Antenna House PDFXML Conversion Library allows you to unlock the content from your legacy PDFs. If you want to reuse content from old PDFs, you no longer need to retype or go through the trouble of reconstructing your documents’ content from the PDF binary format. Antenna House PDFXML is designed for those organizations that need to convert large volumes of PDFs into XML, HTML5, XSL-FO, DocBook, or any other file formats. The Antenna House PDFXML Conversion Library extracts text, tables and images from PDFs and converts them to an XML format called "AHPDFXML". The data can then be transformed to any desired output by applying XSLT stylesheets.

Benefits and uses for XML include:

  • Content Re-usability.
  • Improved Search-ability.
  • Good for Accessibility.
  • Promotes Interoperability and Data Integration.
  • Platform Independent.
  • Vendor Independent.

The Antenna House PDFXML Conversion Library is a C/C++ library which also includes a Command-line program, that generates a richly structured XML document from the PDFs by using Antenna House’s PDF Analyzer Technology.

How it works:

  • Loads the information for each page from PDF.
  • Extracts vertical and horizontal lines from line drawings.
  • Analyzes the tables.
  • Creates text in the table cell.
  • Creates text lines of the body.
  • Creates paragraphs from lines.
  • Creates the area information from paragraphs.
  • Creates sections (columns).
  • Outputs the information for each page to AHPDFXML.

What is AHPDFXML

The XML format outputted by this conversion library is called Antenna House PDFXML format. It is a verbose format defined by Antenna House representing the content of a PDF in an intermediate XML structure. It is created by converting the contents in a PDF into XML expressions for text, tables, and images.

Antenna House PDFXML consists of multiple files:

  • Catalog File (input file for stylesheets) – manages the AHPDFXML files.
  • Document File – stores the main body of a PDF document configuration.
  • Style File – defines the style applied to the respective elements of a document.
  • External Files – outputs JPEG, PNG, BMP, SVG, etc.
  • See Antenna House PDFXML Schema Documentation for more detail.

The resulting XML can then be transformed with XSLT to any format that displays the document structure such as XSL-FO, DocBook, HTML5, or simply text.

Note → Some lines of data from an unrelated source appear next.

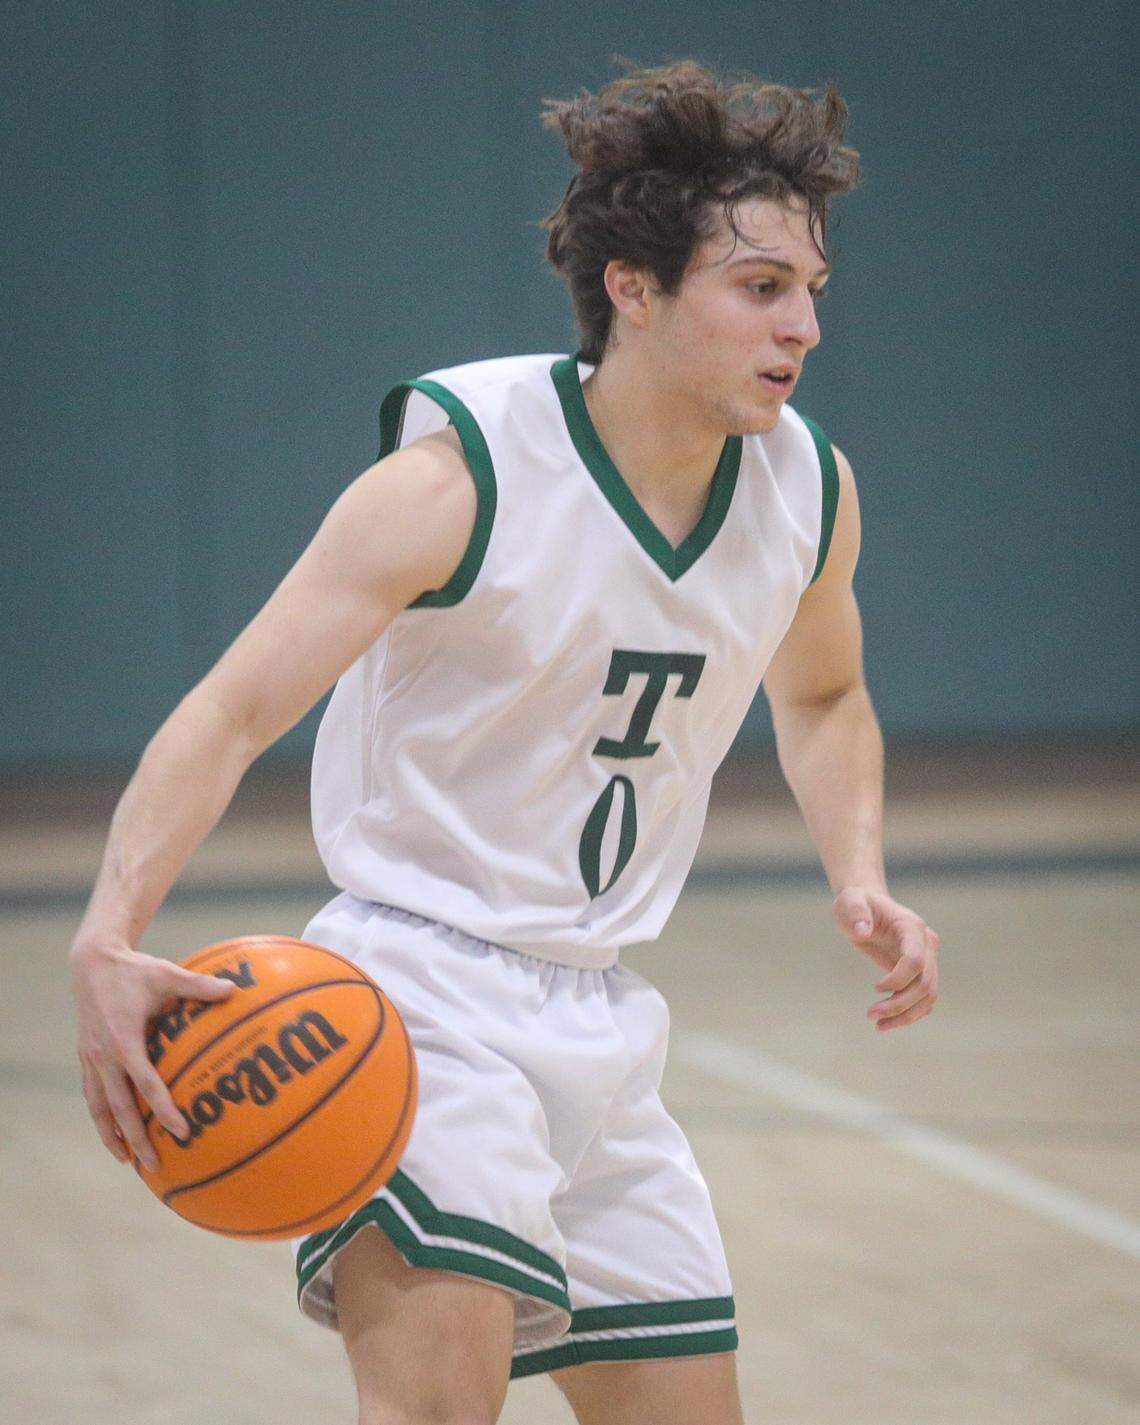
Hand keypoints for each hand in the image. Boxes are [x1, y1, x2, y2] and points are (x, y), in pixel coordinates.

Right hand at [70, 939, 235, 1169]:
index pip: (145, 1084)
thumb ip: (199, 985)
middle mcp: (103, 1055)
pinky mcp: (85, 1057)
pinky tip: (112, 1130)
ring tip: (126, 1160)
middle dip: (134, 1138)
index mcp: (124, 1040)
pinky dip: (102, 1116)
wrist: (92, 963)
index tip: (181, 1131)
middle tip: (152, 1165)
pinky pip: (92, 1095)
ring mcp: (91, 1059)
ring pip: (98, 1107)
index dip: (163, 1110)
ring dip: (111, 1135)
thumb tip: (234, 989)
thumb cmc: (134, 970)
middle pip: (117, 1108)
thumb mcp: (168, 974)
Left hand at [833, 887, 939, 1031]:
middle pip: (925, 984)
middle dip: (899, 1004)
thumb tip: (863, 931)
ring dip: (906, 1015)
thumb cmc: (856, 904)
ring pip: (928, 997)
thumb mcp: (849, 903)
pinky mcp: (920, 973)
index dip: (898, 979)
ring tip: (878, 1025)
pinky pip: (923, 1000)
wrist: (865, 907)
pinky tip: (887, 1022)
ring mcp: (927, 959)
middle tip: (870, 1015)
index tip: (875, 988)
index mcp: (912, 927)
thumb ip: (855, 913)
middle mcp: (926, 944)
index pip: (916, 961)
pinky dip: (909, 1014)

With Antenna House PDFXML, you now have the means to take advantage of PDF content for a wide range of environments. Transforming PDF content to XML makes it much easier to reuse, transform, manipulate, and search for data. By applying an XSLT stylesheet, there is more flexibility to processing data depending on how it’s being used.

PDF Support

Antenna House PDFXML Conversion Library supports:

  • PDF 1.3—1.7.
  • PDFs compliant with ISO 32000-1: 2008.
  • PDFs created with Antenna House software.